Linux-NVDIMM Archive on lore.kernel.org
 help / color / Atom feed
* [PATCH] libnvdimm: prevent nvdimm from requesting key when security is disabled
@ 2019-09-19 23:46 Dave Jiang
  2019-09-20 18:48 ` Dan Williams
  2019-09-23  9:30 ` Johannes Thumshirn
  0 siblings, 2 replies; 3+ messages in thread
From: Dave Jiang @ 2019-09-19 23:46 UTC (permalink / raw)
  To: dan.j.williams; +Cc: jthumshirn, peter.stark, linux-nvdimm

Current implementation attempts to request keys from the keyring even when
security is not enabled. Change behavior so when security is disabled it
will skip key request.

Signed-off-by: Dave Jiang <dave.jiang@intel.com>
---
 drivers/nvdimm/security.c |    4 ++++
 1 file changed, 4 insertions(+)

diff --git a/drivers/nvdimm/security.c b/drivers/nvdimm/security.c
index 9e45b207ff01..89b85970912d 100644
--- a/drivers/nvdimm/security.c
+++ b/drivers/nvdimm/security.c
@@ -177,6 +177,10 @@ static int __nvdimm_security_unlock(struct nvdimm *nvdimm)
 			|| !nvdimm->sec.flags)
 		return -EIO;
 
+	/* No need to go further if security is disabled */
+	if (test_bit(NVDIMM_SECURITY_DISABLED, &nvdimm->sec.flags))

● Exercise objective: In the libnvdimm patch, what does the current implementation attempt to do even when security is not enabled?

● Provided data:
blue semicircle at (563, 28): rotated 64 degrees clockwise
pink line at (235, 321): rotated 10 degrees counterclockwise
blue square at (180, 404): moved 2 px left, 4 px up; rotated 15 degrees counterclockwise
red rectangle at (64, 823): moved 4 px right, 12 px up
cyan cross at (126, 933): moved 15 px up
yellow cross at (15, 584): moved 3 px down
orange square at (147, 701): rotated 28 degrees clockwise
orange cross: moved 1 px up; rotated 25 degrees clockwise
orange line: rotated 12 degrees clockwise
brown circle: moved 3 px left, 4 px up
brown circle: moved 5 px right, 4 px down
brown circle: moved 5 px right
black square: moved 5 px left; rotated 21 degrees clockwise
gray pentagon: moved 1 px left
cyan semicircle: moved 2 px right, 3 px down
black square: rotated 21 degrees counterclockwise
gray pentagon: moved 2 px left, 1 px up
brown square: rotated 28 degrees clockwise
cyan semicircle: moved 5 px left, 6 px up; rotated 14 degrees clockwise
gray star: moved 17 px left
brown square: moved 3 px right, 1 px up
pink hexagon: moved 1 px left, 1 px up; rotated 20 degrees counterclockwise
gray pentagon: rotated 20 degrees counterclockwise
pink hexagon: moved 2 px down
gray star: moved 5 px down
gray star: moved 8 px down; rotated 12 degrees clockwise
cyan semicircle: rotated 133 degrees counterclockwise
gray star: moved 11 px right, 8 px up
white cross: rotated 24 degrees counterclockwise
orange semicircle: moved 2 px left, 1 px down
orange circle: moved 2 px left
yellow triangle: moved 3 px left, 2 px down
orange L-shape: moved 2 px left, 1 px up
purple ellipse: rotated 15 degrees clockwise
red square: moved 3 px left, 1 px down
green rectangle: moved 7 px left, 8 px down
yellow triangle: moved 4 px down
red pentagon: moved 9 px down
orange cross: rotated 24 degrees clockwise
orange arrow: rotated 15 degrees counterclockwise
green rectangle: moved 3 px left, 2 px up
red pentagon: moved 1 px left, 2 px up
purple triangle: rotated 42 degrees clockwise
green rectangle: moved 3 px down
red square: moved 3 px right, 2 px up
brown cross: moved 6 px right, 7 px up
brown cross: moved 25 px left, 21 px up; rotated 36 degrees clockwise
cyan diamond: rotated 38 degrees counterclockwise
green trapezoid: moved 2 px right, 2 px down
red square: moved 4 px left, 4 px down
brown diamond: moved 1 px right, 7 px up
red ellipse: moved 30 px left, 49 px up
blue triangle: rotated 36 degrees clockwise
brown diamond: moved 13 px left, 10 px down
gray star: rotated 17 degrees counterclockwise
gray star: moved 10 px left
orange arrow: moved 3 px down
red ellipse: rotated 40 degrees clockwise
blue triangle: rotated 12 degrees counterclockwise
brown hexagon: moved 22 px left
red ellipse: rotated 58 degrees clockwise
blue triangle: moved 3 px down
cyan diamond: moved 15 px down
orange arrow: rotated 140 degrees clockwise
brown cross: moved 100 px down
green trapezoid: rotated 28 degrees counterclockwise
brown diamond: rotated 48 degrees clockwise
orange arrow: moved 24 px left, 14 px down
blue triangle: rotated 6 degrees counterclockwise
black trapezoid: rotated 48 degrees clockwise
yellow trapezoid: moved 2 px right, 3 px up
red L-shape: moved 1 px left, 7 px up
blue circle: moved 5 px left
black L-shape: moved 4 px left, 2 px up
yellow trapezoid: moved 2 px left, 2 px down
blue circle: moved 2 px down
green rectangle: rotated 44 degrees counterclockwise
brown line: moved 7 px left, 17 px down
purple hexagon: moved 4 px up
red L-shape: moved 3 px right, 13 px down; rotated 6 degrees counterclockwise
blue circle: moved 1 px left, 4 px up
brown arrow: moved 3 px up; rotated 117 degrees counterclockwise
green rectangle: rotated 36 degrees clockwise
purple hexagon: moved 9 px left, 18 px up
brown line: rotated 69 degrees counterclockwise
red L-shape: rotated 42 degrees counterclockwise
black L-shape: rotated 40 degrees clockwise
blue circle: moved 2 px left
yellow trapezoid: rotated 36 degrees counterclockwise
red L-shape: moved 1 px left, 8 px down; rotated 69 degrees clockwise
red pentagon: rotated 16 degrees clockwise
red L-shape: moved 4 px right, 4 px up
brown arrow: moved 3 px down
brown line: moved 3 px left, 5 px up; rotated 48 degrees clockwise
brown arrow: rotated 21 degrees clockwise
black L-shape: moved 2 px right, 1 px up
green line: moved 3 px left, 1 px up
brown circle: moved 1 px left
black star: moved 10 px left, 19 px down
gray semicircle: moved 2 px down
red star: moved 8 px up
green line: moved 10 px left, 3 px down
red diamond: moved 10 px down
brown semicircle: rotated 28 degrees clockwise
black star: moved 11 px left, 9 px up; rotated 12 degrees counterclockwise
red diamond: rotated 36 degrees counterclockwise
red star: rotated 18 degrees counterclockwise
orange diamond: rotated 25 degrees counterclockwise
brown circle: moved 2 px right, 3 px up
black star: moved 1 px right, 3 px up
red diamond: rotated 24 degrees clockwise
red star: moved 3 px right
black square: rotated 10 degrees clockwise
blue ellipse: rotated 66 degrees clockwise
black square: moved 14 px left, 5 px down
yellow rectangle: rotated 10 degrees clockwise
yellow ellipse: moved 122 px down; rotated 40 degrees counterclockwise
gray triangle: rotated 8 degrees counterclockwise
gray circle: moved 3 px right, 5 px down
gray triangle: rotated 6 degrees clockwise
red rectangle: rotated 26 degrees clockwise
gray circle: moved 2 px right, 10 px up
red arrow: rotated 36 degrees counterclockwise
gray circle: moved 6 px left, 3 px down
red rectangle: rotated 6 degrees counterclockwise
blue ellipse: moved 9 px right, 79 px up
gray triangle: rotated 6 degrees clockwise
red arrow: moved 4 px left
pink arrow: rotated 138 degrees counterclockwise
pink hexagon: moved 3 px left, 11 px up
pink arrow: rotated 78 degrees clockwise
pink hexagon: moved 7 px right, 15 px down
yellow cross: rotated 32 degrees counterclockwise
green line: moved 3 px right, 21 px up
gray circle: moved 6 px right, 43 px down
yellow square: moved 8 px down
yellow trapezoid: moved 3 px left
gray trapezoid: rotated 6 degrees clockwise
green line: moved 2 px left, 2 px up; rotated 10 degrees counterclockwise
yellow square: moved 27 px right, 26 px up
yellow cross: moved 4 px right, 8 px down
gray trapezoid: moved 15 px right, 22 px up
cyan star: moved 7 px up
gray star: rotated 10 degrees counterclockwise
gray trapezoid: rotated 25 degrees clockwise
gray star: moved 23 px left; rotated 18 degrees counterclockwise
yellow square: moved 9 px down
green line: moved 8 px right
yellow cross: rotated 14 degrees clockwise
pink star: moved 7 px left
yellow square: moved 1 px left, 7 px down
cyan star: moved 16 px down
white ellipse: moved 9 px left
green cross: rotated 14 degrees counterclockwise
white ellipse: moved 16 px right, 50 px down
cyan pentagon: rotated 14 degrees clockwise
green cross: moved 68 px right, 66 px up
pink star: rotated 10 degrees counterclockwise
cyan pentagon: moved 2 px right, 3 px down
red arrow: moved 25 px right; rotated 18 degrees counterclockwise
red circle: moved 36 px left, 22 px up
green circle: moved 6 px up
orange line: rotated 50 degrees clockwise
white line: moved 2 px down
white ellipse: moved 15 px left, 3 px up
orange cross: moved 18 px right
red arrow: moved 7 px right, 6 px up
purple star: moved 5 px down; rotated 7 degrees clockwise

● Task result: It attempts to request keys from the keyring.